Summer Palace Pearls in 1860 Looted During Capture

Sounds like a movie....summer palace pearls in 1860 scattered on the floor and carried off by greedy soldiers.

Many superb pearls were among the precious objects in the Yuen-Min-Yuen or Summer Palace in Pekin at the time of its capture by the European forces in 1860. Numbers of these were lost in the confusion of the sacking and plunder, when the soldiers' pockets were filled and the floors were strewn with jewels, beautiful objects of gold and silver, rich silks and furs, carved jade, lapis lazuli, etc. Some of the pearls found their way to Europe, and especially to France and England. They were of good size and luster and were mostly yellowish in color. Unfortunately, many were crudely drilled with large holes, and had been strung on gold wires by which they were attached to the idols they decorated at the time they were stolen. More than one hundred, each over thirty grains in weight were received in England, and sold at an average of nearly one thousand dollars.
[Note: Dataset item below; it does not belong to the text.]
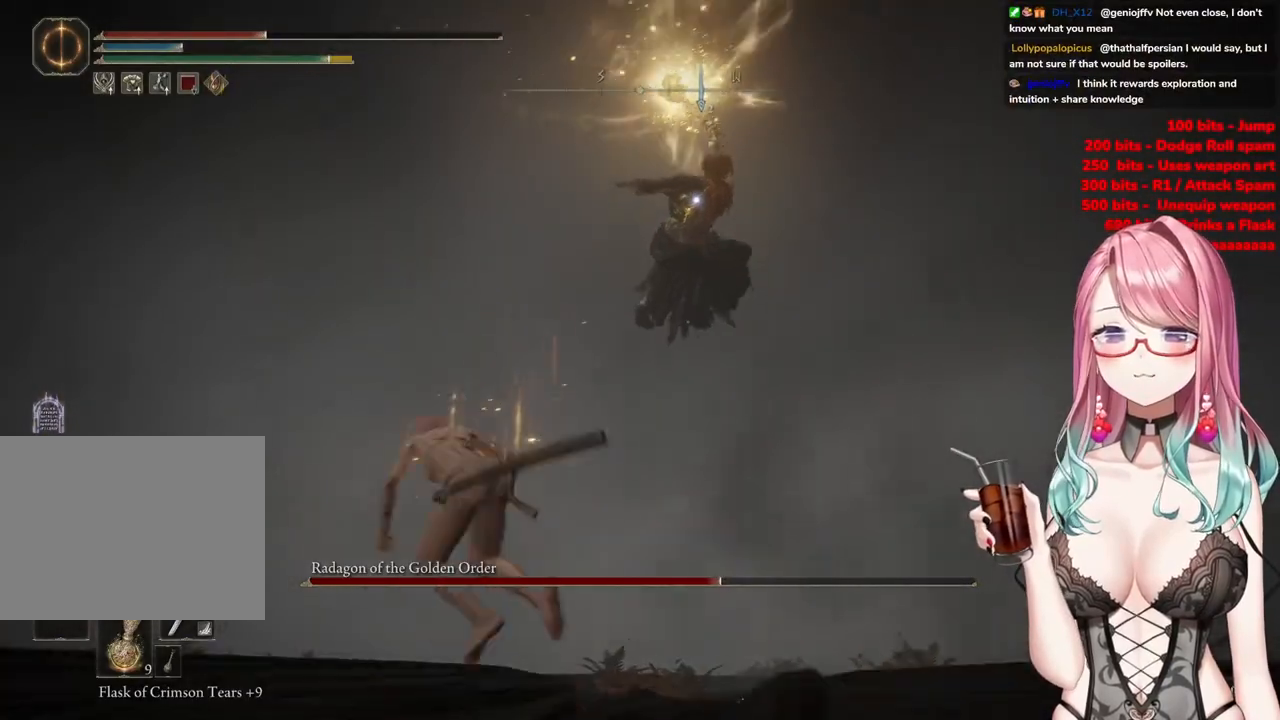
{"buttons": [], "left_stick": "up-left", "right_stick": "center", "events": []}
A similar booty came from the spoliation during the war between China and Japan in 1894, and during the Boxer outbreaks of 1901, and quantities of pearls, often large and of fine color, but a little the worse for wear, were brought to the United States and Europe by the soldiers and officials, and also by traders and travelers who obtained them in China. The pendant figured is one of these objects.

Summer Palace Pearls in 1860 as recorded by Kunz and Stevenson in "The Book of the Pearl".